## What to produce
Establish how many lines in the records below include the word "naar"; respond with that number only.

[Saved entries]
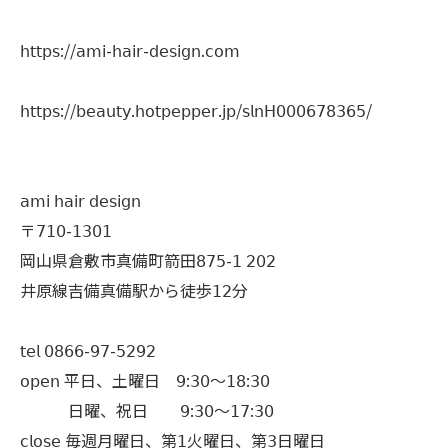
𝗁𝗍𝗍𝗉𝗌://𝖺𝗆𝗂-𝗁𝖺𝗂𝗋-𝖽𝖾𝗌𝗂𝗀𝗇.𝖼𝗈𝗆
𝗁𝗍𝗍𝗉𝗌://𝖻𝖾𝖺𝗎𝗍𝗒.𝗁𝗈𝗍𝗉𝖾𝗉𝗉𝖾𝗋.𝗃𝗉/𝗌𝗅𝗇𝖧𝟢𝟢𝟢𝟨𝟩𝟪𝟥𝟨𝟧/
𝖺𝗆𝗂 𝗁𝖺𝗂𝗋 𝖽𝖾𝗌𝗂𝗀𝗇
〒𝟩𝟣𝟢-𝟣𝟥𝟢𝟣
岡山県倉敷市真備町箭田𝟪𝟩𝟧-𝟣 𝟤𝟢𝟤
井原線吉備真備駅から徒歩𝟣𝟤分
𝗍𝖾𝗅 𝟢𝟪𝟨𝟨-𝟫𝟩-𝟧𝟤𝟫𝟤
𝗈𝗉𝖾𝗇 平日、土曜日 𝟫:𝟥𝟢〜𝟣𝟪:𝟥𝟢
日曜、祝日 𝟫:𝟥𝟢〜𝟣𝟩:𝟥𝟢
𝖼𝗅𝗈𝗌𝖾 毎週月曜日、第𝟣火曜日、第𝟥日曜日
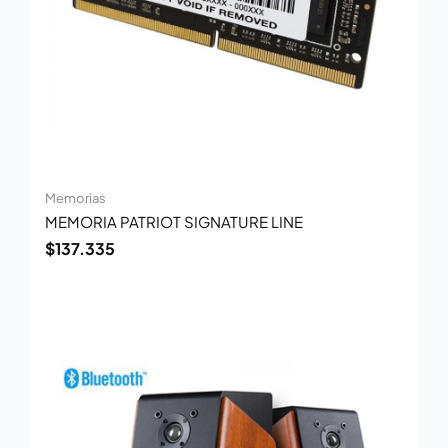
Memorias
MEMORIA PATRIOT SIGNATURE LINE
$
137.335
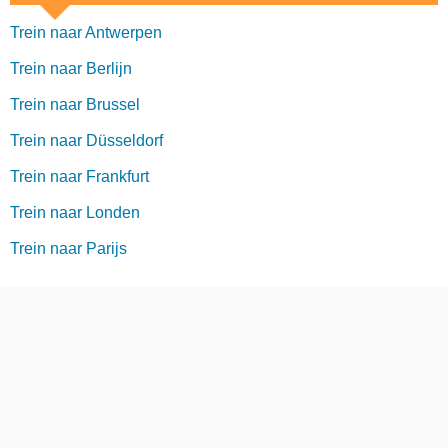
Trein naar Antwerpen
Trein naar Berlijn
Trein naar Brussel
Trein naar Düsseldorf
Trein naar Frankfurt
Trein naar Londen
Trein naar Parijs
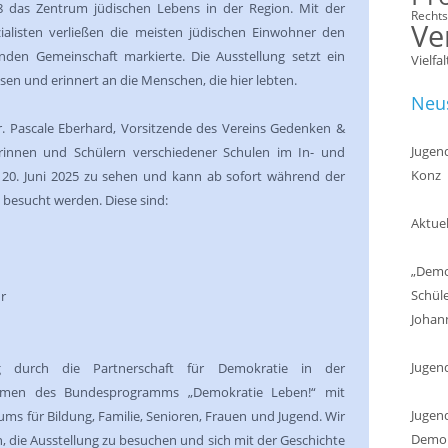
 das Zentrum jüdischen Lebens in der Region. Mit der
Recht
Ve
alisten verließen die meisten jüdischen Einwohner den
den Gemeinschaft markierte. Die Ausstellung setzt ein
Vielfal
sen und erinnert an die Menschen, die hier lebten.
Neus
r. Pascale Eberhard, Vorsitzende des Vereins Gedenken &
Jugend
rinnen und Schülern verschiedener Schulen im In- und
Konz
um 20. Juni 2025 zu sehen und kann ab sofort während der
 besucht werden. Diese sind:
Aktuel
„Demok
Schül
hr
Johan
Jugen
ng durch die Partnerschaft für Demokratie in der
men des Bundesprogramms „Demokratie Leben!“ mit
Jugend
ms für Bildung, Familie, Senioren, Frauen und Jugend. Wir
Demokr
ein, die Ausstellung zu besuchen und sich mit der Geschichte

## Solution to this task
7